What's more, Scott Parazynski is 6-foot-2 (188 centimeters tall) and
has long arms, a lucky stroke since he'll be working Saturday
alongside a damaged electrical generator with hot wires possibly
exposed.

"We have a bunch of challenges ... but the beauty of having Scott
available to us is that it's one piece that you don't worry about,"
flight director Derek Hassmann said Friday. "I cannot overstate the
significance of his experience and just his approach to the job."

To save the solar wing, Parazynski needs to clear whatever snagged the
panels and caused the wing to tear while it was being unfurled
Tuesday. He won't know what he's up against until he sees the damage
up close.

As it is now, the wing poses a structural hazard for the international
space station. The damage could worsen and the wing could become
unstable, quite possibly forcing NASA to cut it loose and lose a vital
power source for future laboratories.

That's why NASA is willing to undertake this riskier and trickier than
usual spacewalk before the shuttle Discovery undocks from the space
station in just another few days. The shuttle is currently due to
undock on Monday and return to Earth on Wednesday.

Complicating matters for NASA is a malfunctioning solar rotary joint
on the opposite side of the space station. It's needed to turn another
set of solar wings toward the sun, but it's gummed up with steel
shavings and, for the most part, unusable.

For now, the torn wing is the priority. Because of the tight schedule,
the work on the joint has been put off for another time. Also put off
was a demonstration of a high-tech caulking gun and goo for mending
shuttle thermal tiles, a technique that Parazynski helped develop.

__What the task asks__. Reproduce the spacewalk article word for word, from "As it is now, the" up to and including "for future laboratories.".

(Records excerpted from a collection)
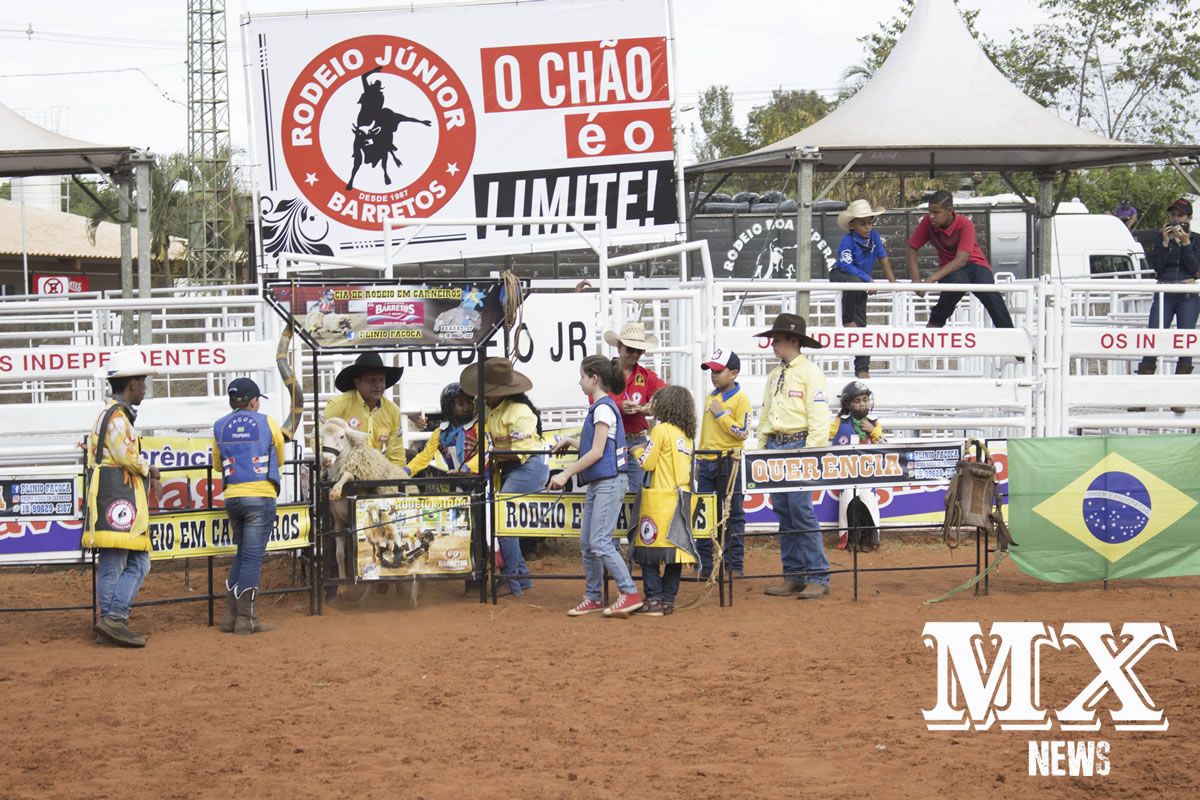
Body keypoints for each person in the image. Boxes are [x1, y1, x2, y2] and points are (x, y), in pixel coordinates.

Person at [549, 355, 644, 618]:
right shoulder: (603, 407)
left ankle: (629, 592)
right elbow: (598, 448)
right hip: (602, 482)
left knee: (599, 542)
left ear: (594, 378)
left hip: (608, 482)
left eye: (582, 376)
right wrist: (571, 441)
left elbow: (597, 452)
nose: (580, 382)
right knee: (589, 542)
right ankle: (593, 596)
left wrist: (566, 473)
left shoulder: (602, 409)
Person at [83, 351, 162, 647]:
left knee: (120, 562)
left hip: (111, 496)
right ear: (132, 384)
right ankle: (114, 619)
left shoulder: (111, 414)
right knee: (125, 562)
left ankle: (111, 620)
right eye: (142, 382)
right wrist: (150, 469)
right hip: (118, 497)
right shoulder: (117, 417)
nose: (144, 388)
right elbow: (127, 457)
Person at [756, 313, 833, 600]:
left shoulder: (810, 373)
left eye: (777, 339)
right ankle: (795, 574)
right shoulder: (776, 375)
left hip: (798, 445)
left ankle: (816, 575)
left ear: (792, 340)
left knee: (799, 510)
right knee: (785, 511)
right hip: (778, 445)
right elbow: (766, 412)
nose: (773, 344)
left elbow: (819, 414)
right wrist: (761, 448)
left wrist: (811, 451)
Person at [323, 352, 406, 600]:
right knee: (332, 527)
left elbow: (396, 452)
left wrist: (394, 479)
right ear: (357, 382)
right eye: (372, 380)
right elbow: (325, 438)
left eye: (381, 380)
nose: (378, 385)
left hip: (374, 477)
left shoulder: (391, 411)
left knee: (388, 523)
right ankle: (333, 583)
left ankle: (387, 576)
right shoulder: (339, 405)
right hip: (340, 475)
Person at [461, 358, 547, 596]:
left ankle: (512, 578)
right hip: (513, 467)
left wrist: (489, 453)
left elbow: (520, 453)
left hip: (527, 467)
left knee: (504, 519)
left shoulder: (519, 412)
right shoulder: (493, 409)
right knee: (506, 520)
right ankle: (520, 577)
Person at [213, 377, 285, 635]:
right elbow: (280, 456)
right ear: (254, 401)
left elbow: (218, 465)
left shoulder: (219, 425)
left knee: (242, 554)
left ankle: (230, 617)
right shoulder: (268, 422)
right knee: (252, 558)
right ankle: (246, 619)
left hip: (233, 496)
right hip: (260, 496)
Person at [632, 385, 701, 617]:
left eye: (656, 401)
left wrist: (636, 451)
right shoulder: (687, 435)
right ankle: (668, 600)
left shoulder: (660, 429)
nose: (653, 404)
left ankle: (653, 599)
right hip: (682, 499)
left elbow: (647, 463)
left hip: (659, 501)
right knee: (675, 553)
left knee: (647, 552)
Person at [906, 190, 1015, 330]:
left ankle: (1009, 332)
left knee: (988, 289)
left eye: (936, 212)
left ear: (949, 211)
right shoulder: (927, 222)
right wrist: (916, 280)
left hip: (974, 264)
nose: (931, 216)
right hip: (949, 269)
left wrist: (930, 279)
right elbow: (912, 248)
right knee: (958, 280)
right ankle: (934, 324)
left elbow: (961, 260)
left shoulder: (965, 224)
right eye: (929, 212)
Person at [603, 322, 667, 530]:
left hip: (635, 440)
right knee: (610, 494)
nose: (634, 355)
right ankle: (612, 544)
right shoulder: (606, 373)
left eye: (638, 351)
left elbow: (667, 397)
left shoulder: (647, 376)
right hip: (612, 441)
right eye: (630, 349)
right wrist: (620, 406)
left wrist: (652, 407)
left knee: (641, 494)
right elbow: (595, 401)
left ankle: (637, 540)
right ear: (619, 348)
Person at [695, 348, 751, 579]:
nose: (714, 375)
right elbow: (705, 431)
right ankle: (706, 565)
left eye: (718, 371)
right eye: (712, 371)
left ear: (733, 373)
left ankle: (733, 564)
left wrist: (721, 415)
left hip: (730, 462)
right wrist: (699, 459)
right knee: (704, 513)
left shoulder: (741, 399)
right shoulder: (711, 395)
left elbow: (743, 432)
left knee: (734, 514)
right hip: (708, 460)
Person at [1135, 198, 1199, 390]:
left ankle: (1179, 394)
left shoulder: (1196, 239)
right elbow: (1157, 267)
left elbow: (1194, 269)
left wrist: (1186, 243)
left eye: (1180, 215)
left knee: (1185, 343)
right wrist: (1164, 242)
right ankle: (1143, 391)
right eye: (1173, 215)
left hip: (1187, 293)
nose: (1176, 219)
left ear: (1189, 218)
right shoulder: (1160, 237)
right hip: (1164, 291)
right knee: (1153, 338)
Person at [833, 199, 897, 379]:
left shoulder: (874, 236)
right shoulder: (847, 241)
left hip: (861, 281)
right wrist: (868, 279)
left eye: (870, 222)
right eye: (863, 223)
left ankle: (862, 369)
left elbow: (882, 256)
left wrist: (892, 281)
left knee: (862, 324)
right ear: (852, 225)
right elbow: (846, 266)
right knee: (853, 282)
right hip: (842, 274)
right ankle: (847, 319)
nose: (868, 227)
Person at [829, 380, 883, 552]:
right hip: (847, 473)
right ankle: (851, 539)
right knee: (849, 505)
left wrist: (873, 431)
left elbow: (883, 444)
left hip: (868, 474)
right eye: (857, 401)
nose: (862, 404)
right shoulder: (840, 422)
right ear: (848, 404)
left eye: (865, 400)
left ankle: (869, 539)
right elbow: (827, 436)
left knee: (868, 504)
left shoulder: (874, 422)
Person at [403, 382, 482, 477]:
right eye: (461, 404)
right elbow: (424, 457)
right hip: (456, 480)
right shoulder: (441, 432)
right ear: (449, 408)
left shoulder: (479, 427)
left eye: (469, 402)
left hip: (479, 480)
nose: (467, 407)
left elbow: (486, 453)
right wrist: (407, 470)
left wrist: (467, 468)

__Output__.
As it is now, the wing poses a structural hazard for the international
space station. The damage could worsen and the wing could become
unstable, quite possibly forcing NASA to cut it loose and lose a vital
power source for future laboratories.